[Dataset entries]
______________________________

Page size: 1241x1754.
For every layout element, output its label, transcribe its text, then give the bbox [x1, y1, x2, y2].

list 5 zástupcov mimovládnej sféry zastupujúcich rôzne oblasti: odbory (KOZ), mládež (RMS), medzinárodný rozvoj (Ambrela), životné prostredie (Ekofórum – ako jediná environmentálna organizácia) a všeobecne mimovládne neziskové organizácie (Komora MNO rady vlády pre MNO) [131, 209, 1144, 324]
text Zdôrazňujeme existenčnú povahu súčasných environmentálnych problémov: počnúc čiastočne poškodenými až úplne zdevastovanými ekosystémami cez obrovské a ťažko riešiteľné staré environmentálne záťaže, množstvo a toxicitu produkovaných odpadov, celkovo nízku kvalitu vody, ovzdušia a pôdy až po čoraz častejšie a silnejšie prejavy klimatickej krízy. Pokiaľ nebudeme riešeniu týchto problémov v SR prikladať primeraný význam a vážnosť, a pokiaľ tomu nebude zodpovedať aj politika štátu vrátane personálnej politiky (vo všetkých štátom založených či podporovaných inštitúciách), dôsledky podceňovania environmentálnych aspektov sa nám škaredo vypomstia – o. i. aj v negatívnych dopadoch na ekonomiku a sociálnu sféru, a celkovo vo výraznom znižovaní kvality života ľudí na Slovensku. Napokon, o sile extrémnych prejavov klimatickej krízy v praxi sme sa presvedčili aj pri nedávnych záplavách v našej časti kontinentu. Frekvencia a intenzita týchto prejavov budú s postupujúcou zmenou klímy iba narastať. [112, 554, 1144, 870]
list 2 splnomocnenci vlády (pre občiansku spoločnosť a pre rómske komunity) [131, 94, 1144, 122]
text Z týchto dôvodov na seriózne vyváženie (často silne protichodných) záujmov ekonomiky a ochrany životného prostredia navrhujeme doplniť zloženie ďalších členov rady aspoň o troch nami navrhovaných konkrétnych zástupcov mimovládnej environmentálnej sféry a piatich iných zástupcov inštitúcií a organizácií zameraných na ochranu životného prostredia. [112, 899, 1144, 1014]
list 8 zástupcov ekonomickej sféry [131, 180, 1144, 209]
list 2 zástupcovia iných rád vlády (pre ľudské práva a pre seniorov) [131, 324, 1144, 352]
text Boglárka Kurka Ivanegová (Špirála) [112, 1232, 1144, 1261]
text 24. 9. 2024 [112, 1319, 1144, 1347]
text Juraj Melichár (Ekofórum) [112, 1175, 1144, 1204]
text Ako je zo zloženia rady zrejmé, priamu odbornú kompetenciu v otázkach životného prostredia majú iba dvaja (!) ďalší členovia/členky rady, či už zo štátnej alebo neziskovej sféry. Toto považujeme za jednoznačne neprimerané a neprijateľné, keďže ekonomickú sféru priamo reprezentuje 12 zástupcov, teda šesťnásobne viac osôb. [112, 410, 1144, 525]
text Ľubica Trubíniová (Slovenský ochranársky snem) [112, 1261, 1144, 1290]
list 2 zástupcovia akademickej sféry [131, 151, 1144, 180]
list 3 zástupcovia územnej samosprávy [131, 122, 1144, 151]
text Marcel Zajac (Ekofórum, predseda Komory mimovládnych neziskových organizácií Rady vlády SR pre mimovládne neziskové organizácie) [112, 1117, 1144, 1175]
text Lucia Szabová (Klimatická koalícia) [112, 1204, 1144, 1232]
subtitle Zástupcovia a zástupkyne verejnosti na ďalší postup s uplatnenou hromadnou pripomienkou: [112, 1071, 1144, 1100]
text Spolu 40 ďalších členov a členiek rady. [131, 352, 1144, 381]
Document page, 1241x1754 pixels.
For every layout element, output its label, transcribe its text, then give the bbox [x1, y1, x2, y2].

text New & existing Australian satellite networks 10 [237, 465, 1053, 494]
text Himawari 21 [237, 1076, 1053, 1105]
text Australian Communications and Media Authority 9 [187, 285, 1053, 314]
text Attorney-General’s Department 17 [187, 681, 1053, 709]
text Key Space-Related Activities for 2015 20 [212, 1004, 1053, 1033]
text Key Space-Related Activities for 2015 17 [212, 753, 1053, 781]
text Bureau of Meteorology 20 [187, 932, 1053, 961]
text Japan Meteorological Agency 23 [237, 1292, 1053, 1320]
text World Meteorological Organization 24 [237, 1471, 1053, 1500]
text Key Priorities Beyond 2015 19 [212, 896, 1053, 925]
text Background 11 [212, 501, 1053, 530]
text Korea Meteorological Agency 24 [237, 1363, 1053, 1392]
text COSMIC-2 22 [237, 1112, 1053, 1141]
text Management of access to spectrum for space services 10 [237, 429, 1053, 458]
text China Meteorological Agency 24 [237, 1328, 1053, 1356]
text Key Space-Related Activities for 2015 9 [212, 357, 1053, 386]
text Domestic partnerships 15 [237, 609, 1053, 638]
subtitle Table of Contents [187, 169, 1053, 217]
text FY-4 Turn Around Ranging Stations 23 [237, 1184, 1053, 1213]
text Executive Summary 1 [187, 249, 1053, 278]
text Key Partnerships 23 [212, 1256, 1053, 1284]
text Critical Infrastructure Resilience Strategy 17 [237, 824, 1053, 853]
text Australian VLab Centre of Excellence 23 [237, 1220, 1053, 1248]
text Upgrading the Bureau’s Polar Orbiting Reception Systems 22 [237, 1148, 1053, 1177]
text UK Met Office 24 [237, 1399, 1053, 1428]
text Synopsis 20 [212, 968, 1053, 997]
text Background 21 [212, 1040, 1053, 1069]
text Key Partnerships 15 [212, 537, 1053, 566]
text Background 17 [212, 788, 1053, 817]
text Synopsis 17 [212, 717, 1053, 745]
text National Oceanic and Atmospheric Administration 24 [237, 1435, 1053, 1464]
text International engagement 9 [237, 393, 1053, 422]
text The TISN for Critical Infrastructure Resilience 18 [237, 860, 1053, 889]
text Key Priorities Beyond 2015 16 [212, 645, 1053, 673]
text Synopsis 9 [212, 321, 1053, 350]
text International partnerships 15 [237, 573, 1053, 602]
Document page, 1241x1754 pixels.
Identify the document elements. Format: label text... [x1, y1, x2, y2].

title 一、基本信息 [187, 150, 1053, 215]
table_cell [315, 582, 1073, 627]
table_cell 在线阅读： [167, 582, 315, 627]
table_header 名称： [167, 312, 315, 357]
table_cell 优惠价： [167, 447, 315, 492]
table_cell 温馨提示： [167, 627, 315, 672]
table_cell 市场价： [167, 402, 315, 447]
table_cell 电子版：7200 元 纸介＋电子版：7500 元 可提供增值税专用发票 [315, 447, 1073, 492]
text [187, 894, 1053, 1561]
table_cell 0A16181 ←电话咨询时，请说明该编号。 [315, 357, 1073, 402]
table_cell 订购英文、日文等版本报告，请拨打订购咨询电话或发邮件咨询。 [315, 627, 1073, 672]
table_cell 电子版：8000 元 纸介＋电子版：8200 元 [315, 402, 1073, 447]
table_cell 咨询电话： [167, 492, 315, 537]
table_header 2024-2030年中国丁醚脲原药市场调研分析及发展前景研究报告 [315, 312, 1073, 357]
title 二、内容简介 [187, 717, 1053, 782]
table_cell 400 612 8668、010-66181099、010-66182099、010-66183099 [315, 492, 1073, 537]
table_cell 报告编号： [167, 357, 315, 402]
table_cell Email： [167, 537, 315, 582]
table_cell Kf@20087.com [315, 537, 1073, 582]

______________________________

# PROBLEM TO WORK ON
Produce an exact copy of each line from the one holding "text [187, 894, 1053, 1561]" through the last line of the records, both included, and nothing more.

# EXERCISE RESULT
text [187, 894, 1053, 1561]
table_cell 0A16181 ←电话咨询时，请说明该编号。 [315, 357, 1073, 402]
table_cell 订购英文、日文等版本报告，请拨打订购咨询电话或发邮件咨询。 [315, 627, 1073, 672]
table_cell 电子版：8000 元 纸介＋电子版：8200 元 [315, 402, 1073, 447]
table_cell 咨询电话： [167, 492, 315, 537]
table_header 2024-2030年中国丁醚脲原药市场调研分析及发展前景研究报告 [315, 312, 1073, 357]
title 二、内容简介 [187, 717, 1053, 782]
table_cell 400 612 8668、010-66181099、010-66182099、010-66183099 [315, 492, 1073, 537]
table_cell 报告编号： [167, 357, 315, 402]
table_cell Email： [167, 537, 315, 582]
table_cell Kf@20087.com [315, 537, 1073, 582]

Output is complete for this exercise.